Digital Inclusion Lab - Logo

Digital
Inclusion Lab

Digitale Inclusie van Laaggeletterden – Artikel Bibliotheekblad

Digitale vaardigheden worden steeds noodzakelijker om goed mee te kunnen doen in onze samenleving. Toch heeft een deel van de Nederlandse bevolking daar moeite mee. Dat versterkt ongelijkheid, bijvoorbeeld tussen jong en oud en hoog en laagopgeleiden. Alexander Smit van de Rijksuniversiteit Groningen voert onderzoek uit naar de digitale inclusie van laaggeletterden. Met observaties en interviews verdiept hij zich in deze doelgroep en bezoekt hij bibliotheken, buurtcentra en onderwijsinstellingen.

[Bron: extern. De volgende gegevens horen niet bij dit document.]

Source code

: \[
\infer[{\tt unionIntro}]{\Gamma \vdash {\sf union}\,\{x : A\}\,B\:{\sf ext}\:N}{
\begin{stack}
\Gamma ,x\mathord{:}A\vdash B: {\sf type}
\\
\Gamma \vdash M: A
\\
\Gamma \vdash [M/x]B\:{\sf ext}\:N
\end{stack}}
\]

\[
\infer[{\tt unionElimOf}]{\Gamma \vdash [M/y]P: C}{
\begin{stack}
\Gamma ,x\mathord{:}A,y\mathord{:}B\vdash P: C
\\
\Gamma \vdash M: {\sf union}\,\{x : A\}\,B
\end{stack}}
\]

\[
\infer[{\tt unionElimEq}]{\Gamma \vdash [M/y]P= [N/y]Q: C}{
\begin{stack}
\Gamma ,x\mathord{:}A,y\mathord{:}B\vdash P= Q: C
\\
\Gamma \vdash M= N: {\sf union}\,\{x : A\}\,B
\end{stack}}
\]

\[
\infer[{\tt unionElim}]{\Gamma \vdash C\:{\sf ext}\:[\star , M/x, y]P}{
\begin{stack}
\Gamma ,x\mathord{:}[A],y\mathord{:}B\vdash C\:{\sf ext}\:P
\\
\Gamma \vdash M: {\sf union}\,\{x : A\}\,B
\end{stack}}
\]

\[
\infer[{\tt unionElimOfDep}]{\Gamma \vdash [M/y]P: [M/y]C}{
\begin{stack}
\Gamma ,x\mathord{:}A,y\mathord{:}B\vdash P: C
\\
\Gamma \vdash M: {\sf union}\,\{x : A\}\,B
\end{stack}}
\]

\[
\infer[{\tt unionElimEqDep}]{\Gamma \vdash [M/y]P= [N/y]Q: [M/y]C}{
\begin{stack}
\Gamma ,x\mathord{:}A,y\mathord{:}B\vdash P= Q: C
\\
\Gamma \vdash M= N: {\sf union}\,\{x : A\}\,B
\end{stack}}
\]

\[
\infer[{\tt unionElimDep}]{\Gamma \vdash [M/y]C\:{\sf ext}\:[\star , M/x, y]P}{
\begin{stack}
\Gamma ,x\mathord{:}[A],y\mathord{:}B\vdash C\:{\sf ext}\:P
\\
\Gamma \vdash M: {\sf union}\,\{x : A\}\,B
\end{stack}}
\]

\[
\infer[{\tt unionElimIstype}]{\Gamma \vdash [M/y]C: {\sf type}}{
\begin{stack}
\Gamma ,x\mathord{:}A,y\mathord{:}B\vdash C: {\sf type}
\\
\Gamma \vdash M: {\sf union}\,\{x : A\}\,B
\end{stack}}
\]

TEKST: ALEXANDER SMIT (PROMOVENDUS), RIJKSUNIVERSITEIT GRONINGEN EN ANNEMIEK VAN DE BURGT (ONDERZOEKSADVISEUR), KONINKLIJKE
BIBLIOTHEEK (KB).

 

Sociale setting van de hulpvraag

Alexander: ‘Voor mijn promotieonderzoek bezoek ik veel ontmoetingsplaatsen waar burgers uit verschillende lagen van de samenleving bijeenkomen om bijvoorbeeld aan digitale vaardigheden te werken. Zo zie ik wie de bibliotheek binnenkomen, met wat voor hulpvragen, hoe ze worden geholpen en hoe ze weer vertrekken: meestal tevreden, soms met nog meer vragen. Ik kom ook veel over de vloer bij buurtcentra en vergelijkbare openbare ruimten, zoals non-formele en informele ontmoetingsplaatsen. Hier zie ik ook veel “kwetsbare” burgers – kwetsbaar in de ogen van de bredere samenleving en institutionele partijen – met dezelfde soort hulpvragen langskomen. Vaak gaat het hier niet alleen om de hulpvraag, maar ook om de sociale en meestal precaire context waarin die hulpvraag tot stand komt. Als ik aan de mensen vraag waarom ze voor hulp niet naar een bibliotheek gaan voor een digivaardigheidscursus of het Informatiepunt Digitale Overheid (IDO), krijg ik meestal één van deze twee antwoorden: ik wist niet dat het er is, of de bibliotheek is niet echt een plek waar ik mij veilig (genoeg) voel en kwetsbaar wil opstellen; vooral in het kader van laaggeletterdheid.’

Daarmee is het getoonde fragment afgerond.